Project Selection Process

Students begin selecting their capstone projects during the seventh semester, guided by faculty mentors and industry advisors. The selection process involves identifying a research question or problem statement that aligns with current technological advancements and societal needs. Students must submit a proposal outlining objectives, methodology, expected outcomes, and timeline.

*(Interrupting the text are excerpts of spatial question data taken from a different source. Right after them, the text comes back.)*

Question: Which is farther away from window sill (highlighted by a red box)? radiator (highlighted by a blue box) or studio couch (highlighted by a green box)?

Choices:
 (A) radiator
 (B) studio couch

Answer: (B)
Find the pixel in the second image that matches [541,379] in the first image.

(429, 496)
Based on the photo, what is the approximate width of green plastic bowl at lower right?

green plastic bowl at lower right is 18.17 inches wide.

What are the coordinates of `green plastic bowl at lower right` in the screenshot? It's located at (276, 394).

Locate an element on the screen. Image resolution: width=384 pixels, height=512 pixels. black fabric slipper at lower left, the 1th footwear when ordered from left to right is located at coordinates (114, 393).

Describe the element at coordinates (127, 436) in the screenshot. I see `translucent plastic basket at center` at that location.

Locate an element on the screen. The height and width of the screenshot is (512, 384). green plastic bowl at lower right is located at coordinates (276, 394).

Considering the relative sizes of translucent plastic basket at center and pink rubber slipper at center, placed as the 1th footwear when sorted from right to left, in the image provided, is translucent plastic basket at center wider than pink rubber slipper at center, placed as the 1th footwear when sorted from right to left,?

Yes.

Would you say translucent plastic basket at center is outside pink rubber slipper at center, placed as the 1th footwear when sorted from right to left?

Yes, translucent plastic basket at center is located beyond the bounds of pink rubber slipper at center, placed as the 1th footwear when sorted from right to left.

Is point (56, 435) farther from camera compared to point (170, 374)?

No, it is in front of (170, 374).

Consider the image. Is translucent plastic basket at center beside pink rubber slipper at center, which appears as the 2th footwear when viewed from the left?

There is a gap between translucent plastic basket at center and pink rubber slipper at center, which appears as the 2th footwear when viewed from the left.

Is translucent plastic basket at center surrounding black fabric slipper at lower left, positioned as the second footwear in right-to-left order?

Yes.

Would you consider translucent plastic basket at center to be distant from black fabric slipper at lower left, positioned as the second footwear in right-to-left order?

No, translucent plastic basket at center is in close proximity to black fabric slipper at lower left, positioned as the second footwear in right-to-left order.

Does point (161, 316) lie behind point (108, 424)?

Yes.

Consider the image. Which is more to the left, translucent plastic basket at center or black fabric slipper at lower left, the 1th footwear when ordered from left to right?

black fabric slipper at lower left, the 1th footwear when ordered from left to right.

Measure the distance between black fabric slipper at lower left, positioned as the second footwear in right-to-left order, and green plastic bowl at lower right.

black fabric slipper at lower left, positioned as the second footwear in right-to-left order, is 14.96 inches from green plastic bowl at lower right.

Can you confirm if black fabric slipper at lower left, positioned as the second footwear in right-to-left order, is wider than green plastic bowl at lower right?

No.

Mentorship and Supervision

Each student is paired with a faculty mentor who provides guidance throughout the project lifecycle. Mentors are selected based on their expertise in the relevant domain and availability to support students' research efforts. Regular meetings are scheduled to review progress, address challenges, and refine approaches.

Evaluation Criteria

The evaluation of mini-projects and capstone projects is based on multiple criteria including technical depth, innovation, documentation quality, presentation skills, and adherence to deadlines. Peer reviews, faculty evaluations, and industry feedback are incorporated into the assessment process. Final presentations are often open to external stakeholders, providing students with exposure to real-world audiences.

Impact and Publication

Successful projects may be published in journals or presented at conferences, giving students recognition for their work. Some projects lead to patents, startups, or further research opportunities. The department actively supports students in disseminating their findings through various channels, promoting knowledge sharing and innovation.